Saturday 12 January 2008

The Little Mermaid

Some gems from opera director Francesca Zambello's interpretation of Little Mermaid for a Broadway production:

- The mermaid ascends to the surface of the sea, her tail unfurling to reveal shapely legs. There is so much metaphor in that. It is like a rite of passage, her first menstrual cycle

- The wish-fulfillment element would give it broad appeal. Show me anybody in the world who hasn't wanted to be someone else. That's a universal theme. Everybody sees themselves as an outsider

- It was possible to interpret the little mermaid flight from the confines of the sea as a gay theme. The reality is that there are only two minorities who are born into families: disabled people and gay people. Every other minority is born of a family. That Ariel is an outsider in her own family connects...

- Mermaids have no genitalia. That's something you don't really think about until you work on mermaids, but then you think about it a lot.
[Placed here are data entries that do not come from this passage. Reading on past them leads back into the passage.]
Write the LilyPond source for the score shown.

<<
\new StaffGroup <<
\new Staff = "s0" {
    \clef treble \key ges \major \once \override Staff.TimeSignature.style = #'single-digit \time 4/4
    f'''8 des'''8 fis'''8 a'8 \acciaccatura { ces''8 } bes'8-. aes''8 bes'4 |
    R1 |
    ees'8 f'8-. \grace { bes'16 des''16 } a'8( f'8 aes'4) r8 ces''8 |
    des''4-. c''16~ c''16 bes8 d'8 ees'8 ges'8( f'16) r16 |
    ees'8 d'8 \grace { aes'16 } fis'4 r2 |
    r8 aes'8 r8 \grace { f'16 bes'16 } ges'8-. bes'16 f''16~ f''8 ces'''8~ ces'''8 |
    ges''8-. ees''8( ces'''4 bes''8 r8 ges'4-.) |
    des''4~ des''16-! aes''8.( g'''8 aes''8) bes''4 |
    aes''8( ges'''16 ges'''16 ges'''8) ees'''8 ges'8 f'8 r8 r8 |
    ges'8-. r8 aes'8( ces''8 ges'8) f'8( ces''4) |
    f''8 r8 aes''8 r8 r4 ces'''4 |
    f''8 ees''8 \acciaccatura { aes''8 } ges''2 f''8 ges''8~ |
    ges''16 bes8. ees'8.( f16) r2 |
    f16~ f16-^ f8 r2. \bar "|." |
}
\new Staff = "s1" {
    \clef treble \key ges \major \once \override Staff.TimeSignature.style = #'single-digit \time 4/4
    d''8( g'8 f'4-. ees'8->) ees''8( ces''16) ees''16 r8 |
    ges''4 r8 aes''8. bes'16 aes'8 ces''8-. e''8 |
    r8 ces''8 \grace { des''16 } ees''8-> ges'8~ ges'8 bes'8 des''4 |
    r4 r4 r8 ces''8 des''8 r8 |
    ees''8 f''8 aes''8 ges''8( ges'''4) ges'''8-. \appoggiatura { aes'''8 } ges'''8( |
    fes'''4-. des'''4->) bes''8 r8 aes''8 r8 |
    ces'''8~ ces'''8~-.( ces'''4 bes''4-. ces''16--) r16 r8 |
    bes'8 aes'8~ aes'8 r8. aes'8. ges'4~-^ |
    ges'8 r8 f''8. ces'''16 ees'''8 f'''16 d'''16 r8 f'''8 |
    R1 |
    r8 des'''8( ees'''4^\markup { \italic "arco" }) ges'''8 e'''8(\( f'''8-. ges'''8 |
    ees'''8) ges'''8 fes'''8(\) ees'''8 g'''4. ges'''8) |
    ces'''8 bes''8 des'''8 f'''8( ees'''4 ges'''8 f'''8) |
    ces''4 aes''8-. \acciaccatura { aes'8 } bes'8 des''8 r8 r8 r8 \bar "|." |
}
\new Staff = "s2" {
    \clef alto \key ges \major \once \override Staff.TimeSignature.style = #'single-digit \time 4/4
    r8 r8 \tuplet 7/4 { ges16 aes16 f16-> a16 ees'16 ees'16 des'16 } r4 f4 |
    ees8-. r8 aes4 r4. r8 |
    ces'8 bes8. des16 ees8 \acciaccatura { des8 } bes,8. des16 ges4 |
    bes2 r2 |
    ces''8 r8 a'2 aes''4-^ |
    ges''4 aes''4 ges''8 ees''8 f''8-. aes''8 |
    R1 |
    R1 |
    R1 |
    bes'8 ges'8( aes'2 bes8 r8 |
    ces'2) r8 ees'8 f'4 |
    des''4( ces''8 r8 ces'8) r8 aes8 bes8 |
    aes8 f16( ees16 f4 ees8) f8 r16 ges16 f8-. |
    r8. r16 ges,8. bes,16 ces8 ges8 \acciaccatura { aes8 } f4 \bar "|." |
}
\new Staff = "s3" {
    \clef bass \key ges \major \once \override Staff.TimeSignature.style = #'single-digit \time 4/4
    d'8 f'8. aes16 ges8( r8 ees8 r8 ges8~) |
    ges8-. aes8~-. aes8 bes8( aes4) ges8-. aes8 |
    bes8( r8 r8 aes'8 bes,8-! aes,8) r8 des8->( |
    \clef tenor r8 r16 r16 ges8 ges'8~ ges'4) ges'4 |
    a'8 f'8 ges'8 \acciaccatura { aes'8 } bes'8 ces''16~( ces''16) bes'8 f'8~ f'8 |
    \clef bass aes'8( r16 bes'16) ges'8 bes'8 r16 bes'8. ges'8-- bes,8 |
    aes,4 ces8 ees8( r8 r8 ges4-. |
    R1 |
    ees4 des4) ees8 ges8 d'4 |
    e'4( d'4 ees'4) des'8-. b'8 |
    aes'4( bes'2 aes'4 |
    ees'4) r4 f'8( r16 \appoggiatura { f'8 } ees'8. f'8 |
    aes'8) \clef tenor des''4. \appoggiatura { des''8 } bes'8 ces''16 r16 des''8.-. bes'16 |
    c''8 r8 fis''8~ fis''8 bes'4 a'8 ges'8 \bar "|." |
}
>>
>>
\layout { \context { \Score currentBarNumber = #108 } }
Wednesday 12 September 2007

Swingers

Been working through a New Yorker article about bonobos in the wild. Was reflective, well researched, emotionally rich. Loved it. Click through to read

http://www.newyorker.com/reporting/2007/07/30/070730fa_fact_parker

It turns out the popular belief that bonobos are "...into peace and love and harmony...equal parts dolphin, Dalai Lama, and Warren Beatty..." is at best a partial truth. This belief was based largely on observing a group of pubescent bonobos in captivity. They outgrow their rampant teenage sexuality. They have their own systems of social dominance. They are capable of murder, maybe even the murder of infants.

A trained social psychologist wouldn't be surprised. Their experiments show that most human behaviour is situational. Almost any human being can be kind, cruel, nurturing, willfully destructive, cynical, starry-eyed, social, organized, lazy...anything...in the right context and with the right conditioning. Other apes are just like us.

An interesting side-story I picked up was that we've been fooling ourselves about the nature of great apes for over a long time. Consider:

- "The bonobo of the modern popular imagination has something of the quality of a pre-scientific great ape, from the era before live specimens were widely known in Europe. An Englishman of the early eighteenth century would have had no argument with the thought of an upright ape, passing silent judgment on mankind, and driven by an uncontrolled libido."

- "(In 1972...Goodall had confidence that chimpanzees were “by and large, rather ‘nicer’ than us....In 1974...Goodall witnessed...the War in Gombe. A chimpanzee population split into two...one group wiped out the other, in gory episodes of territorial attack and cannibalism".

Consider the main theme of the article: bonobos can be from Mars. Consider the Margaret Mead mythology of idyllic primitive societies (I learnt that this was just flatly untrue from Jared Diamond's Guns, Germs and Steel).

There is a pattern here. We seem to have a need in our collective unconscious for a noble nearly-human figure. Letting that need project on to some poor unsuspecting great ape or primitive society leads to really bad science. Fortunately, the great apes haven't physically suffered because of that bad science.